I am trying to adapt the election poll modeling code http://srome.github.io/Dont-Solve-Simulate-Markov-Chain-Monte-Carlo-Methods-with-PyMC3/
to a multi-party election scenario.
The following snippet adapts it to selective polling by using masked_array, so that rather than an array of four pollers, my code now sees the polls array as polls per day, where each entry could be any poller (including possibly multiple polls from the same poller in one day).
polls = ma.masked_invalid(np.full([max_polls, num_days], np.nan))
num_polled = ma.masked_equal(np.full([max_polls, num_days], -1).astype(int), -1)
pollers = np.full([max_polls, num_days], num_pollers).astype(int)
# read poll data ...
with pm.Model() as poll_model:
prior = pm.Uniform('p', 0, 1.0, shape = 1)
sigma = pm.Exponential('sigma', 1./.2, testval=.1) # No more than 20% avg
s = pm.GaussianRandomWalk('s', sd=sigma**-2, shape=num_days)
# Margin of error prior
sigma2 = pm.Uniform('margin_of_error',lower = 0, upper = .5, shape=num_pollers + 1, testval=.05)

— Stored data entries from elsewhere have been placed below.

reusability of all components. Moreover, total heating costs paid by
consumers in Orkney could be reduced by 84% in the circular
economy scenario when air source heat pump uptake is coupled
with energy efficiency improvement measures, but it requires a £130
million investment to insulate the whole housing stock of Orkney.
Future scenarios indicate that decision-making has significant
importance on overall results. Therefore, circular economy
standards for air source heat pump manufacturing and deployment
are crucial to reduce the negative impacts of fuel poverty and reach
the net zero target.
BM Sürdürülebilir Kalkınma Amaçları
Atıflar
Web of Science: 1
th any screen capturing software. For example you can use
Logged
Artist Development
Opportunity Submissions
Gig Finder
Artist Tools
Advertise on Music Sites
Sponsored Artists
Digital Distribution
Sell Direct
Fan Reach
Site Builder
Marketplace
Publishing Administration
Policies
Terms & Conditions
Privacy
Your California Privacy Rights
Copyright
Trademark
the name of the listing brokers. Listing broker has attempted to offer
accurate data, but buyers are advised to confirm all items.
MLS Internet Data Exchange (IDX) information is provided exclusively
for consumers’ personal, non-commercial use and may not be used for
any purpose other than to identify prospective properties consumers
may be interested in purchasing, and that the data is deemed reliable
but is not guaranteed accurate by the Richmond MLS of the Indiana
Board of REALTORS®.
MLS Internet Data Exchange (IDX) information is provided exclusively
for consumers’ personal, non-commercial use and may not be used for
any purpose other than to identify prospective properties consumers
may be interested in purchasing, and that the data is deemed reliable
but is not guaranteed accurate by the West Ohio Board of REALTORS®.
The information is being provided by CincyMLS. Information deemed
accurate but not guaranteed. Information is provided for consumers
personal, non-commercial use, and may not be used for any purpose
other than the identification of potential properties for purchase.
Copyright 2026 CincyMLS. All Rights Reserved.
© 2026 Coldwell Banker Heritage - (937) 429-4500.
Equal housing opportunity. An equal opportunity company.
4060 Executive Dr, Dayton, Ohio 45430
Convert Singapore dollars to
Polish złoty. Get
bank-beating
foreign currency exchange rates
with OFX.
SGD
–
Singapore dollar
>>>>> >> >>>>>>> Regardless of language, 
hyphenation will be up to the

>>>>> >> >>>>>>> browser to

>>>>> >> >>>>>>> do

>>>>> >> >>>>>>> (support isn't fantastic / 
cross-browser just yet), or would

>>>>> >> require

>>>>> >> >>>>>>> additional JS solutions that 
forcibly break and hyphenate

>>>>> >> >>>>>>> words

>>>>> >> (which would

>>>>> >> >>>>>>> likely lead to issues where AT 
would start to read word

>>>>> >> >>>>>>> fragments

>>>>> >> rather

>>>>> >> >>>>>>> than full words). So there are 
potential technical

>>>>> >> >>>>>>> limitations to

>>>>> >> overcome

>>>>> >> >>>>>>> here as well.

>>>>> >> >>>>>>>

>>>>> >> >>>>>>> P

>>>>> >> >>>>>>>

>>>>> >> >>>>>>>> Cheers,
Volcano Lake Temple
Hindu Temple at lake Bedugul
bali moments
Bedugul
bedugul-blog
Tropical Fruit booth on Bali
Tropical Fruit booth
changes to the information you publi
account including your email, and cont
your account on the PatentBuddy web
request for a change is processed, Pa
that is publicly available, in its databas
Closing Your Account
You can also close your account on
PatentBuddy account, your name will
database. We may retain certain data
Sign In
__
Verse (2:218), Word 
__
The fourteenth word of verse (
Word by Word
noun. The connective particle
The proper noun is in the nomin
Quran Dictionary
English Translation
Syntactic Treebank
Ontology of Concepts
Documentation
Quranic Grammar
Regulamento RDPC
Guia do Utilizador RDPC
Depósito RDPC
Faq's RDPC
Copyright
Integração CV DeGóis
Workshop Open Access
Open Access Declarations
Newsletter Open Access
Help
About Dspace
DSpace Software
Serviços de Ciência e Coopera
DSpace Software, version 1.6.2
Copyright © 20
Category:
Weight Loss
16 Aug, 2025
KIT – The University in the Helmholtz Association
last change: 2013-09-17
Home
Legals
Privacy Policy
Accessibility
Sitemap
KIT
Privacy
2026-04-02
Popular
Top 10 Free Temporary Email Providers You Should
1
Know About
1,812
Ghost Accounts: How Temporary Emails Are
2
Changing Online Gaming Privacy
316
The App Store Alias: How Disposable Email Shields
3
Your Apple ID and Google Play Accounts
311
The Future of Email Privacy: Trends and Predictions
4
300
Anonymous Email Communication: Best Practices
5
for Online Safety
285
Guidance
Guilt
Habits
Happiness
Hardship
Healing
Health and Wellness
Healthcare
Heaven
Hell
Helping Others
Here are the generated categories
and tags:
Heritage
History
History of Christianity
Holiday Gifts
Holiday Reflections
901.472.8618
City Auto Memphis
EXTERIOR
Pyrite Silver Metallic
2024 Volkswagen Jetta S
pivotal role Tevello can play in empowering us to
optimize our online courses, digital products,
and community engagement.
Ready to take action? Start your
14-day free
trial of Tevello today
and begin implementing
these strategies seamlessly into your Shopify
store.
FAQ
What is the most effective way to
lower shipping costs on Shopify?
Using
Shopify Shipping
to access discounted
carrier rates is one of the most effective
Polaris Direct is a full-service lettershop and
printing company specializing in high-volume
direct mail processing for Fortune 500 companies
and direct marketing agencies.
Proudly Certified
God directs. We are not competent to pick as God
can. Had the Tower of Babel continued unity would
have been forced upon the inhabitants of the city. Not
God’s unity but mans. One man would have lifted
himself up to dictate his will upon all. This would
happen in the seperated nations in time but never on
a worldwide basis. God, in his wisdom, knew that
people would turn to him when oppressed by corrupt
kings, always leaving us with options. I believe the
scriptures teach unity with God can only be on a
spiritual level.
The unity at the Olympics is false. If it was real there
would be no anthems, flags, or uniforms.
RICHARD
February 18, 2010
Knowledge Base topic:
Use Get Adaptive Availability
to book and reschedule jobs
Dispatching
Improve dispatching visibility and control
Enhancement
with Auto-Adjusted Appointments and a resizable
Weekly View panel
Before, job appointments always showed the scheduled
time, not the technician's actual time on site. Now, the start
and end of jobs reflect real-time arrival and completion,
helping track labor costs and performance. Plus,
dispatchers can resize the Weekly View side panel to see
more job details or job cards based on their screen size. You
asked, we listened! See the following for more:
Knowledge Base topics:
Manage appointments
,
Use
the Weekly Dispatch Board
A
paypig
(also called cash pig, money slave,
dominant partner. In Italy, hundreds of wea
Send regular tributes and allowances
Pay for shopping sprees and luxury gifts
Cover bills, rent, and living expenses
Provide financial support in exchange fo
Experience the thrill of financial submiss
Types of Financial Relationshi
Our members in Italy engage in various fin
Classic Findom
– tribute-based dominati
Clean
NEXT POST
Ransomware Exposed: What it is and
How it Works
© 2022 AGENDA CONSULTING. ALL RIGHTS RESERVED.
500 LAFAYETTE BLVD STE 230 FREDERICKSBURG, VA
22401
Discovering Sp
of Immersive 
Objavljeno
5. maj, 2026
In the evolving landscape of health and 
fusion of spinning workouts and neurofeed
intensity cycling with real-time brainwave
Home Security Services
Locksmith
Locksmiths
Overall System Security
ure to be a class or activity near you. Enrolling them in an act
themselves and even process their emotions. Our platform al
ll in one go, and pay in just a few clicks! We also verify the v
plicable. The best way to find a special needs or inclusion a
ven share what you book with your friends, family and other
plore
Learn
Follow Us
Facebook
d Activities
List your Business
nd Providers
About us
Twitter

# Deterministic formula for mu
mu = pm.Deterministic('mu',prior + s)
# Likelihood function
poll = pm.Normal('Likelihood', mu=mu, sd=sigma2[pollers], observed=polls)
I am now trying to add covariance and multiple parties based on posts like https://austinrochford.com/posts/2015-09-16-mvn-pymc3-lkj.html. But I keep getting dimension issues:
with pm.Model() as poll_model:
prior = pm.Uniform('p', 0, 1.0, shape = [num_parties])
party_s_corr = pm.Lognormal('s_corr',
np.zeros(num_parties),
np.ones(num_parties), shape=num_parties)
party_corr_lkj = pm.LKJCorr('corr_lkj', n=1, p=num_parties)
party_corr_matrix = party_corr_lkj[party_tri_index]
party_corr_matrix = T.fill_diagonal(party_corr_matrix, 1)
party_s_diag = T.diag(party_s_corr)
party_cov_matrix = T.nlinalg.matrix_dot(party_s_diag, party_corr_matrix, party_s_diag)
s = pm.MvGaussianRandomWalk('s', cov=party_cov_matrix,
shape=[num_days, num_parties])
#
# Margin of error prior
sigma2 = pm.Uniform('margin_of_error',lower = 0, upper = .5,
shape=num_pollers + 1, testval=.05)
#
# Deterministic formula for mu
mu = pm.Deterministic('mu',prior + s)
# Likelihood function
poll = pm.Normal('Likelihood', mu=mu, sd=sigma2[pollers],
observed=polls)
I have played around with placing the input arrays in different dimension configurations, but I keep getting errors such as “Input dimension mis-match” or “operands could not be broadcast together with remapped shapes [original->remapped]: (92,11) and requested shape (92,11,5)” (there are 92 days, 11 parties, and 5 maximum polls a day in my data), both when using pm.Normal or pm.MvNormal in the end.